Voilà ce que je pense en frottant rageusement une tâche trop tenace sur le sol, tandis que mon binôme de tâches ingrates, Takeya, s'échine à frotter le mur où s'étalent des traces dont personne ne souhaite vraiment connaître l'origine.

Je ne suis donc pas dans mes meilleures dispositions quand quelqu'un déboule d'un autre couloir et me fonce dedans.

L'énorme pile de papiers qu'il portait à bout de bras s'effondre alors, et des feuilles s'étalent partout sur le sol mouillé du couloir, ce qui me fait ricaner quand je constate que la personne qui me fait face n'est autre que Takahata, notre 20ème siège. Mais mon rictus s'efface vite quand, l'air exaspéré au plus haut point, il m'apostrophe :

« Toi… Ramasse ça au lieu de me regarder avec cet air abruti ! »

Je suis tellement abasourdie que je reste d'abord quelques instants sans réaction… Avant de me révolter :

« Et puis quoi encore ? C'est pas moi qui t'ai foncé dedans que je sache ! »

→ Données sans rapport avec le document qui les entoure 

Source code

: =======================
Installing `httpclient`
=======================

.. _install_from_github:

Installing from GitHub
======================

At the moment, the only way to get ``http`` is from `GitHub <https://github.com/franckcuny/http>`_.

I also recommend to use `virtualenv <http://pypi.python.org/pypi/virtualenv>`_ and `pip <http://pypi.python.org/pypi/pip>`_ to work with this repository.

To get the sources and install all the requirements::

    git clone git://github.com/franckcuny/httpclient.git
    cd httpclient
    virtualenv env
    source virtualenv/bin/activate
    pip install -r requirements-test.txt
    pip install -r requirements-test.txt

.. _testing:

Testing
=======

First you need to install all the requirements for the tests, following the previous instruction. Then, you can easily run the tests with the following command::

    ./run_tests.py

Sa rage lui fait contracter les mâchoires, avant de plisser les yeux comme s'il venait de comprendre quelque chose.

« Toi… siffle-t-il. C'est toi qui m'as volé mes bagues ! »

J'ai à peine le temps de comprendre de quoi il m'accuse, et d'émettre un « Quoi ?! » étranglé et scandalisé, que sa main contractée en un énorme poing me fonce dessus.